Organizations are approaching cybersecurity with an open checkbook. Yet for all the money spent on securing networks, cyber attack damage has increased as much as 1500% in the last two years.
The casualties read like a corporate Who’s Who: Facebook saw over $5obn wiped off their market capitalization in two days. Equifax is still fighting 240 class actions, and Home Depot is continuing to pay out 3 years later. It will only get worse.
By 2021 businesses will lose $6 for every $1 they spend on cybersecurity, and they will be spending trillions.
There are now signs the well is drying up. Recent surveys suggest security budgets need to grow by 50%, but the average increase will be nearer 10%.
Enter a new, possibly more dangerous cyber player, your CFO: armed with the need to increase security at lower cost they could be opening your business up to serious attacks.

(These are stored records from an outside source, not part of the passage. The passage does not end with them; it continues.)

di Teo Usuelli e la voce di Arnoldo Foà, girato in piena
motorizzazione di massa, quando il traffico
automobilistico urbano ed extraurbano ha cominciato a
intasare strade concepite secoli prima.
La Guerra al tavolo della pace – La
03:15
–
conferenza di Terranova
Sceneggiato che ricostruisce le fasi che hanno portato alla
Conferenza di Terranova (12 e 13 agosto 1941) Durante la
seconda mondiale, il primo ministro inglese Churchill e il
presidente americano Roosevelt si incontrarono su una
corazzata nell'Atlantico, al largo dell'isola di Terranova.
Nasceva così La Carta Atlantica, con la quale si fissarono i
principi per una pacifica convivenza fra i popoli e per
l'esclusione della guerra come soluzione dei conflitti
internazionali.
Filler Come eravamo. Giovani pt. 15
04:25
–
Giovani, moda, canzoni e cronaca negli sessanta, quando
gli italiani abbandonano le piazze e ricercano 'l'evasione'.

The good news is that there are some approaches that are starting to gain traction:
Focus on ‘Just enough’.
Identify and secure the most critical elements for network security and maximize investment against these. That way budgets will not be spread too thinly across more and more network demands.
Look to prediction.
Don’t filter and manage every part of the traffic, it makes the process complicated and overwhelming. Look to security solutions that use prediction to better-manage network traffic and provide a dynamic security perimeter.
Involve the boardroom.
PWC says over 40% of enterprises are involving the board in the security strategy and budget setting. It creates a new lens for security decision-making: business outcomes, competitive advantage, customer experience and corporate reputation.
Think utility.
More security, higher utility at lower cost is the new mantra. It’s unearthing some interesting new solutions.
Take full network packet capture: an aging solution that has reinvented itself. Think 1Mbps to 100Gbps capture rates, real-time filtering, and, the ability to retain weeks, months and even years of network traffic – for as little as 20% of the cost of traditional systems.
Then think application performance and network performance monitoring as well as cybersecurity.
These are just some of the approaches outlined in 5 Ways to Sweat Network Security Budgets, created to help network and IT teams who recognize that a CFO dictating more return from a lower security budget can create as many challenges as a cybercriminal or a malicious insider.
What are the approaches you will be taking this year to make the most of your network security budget?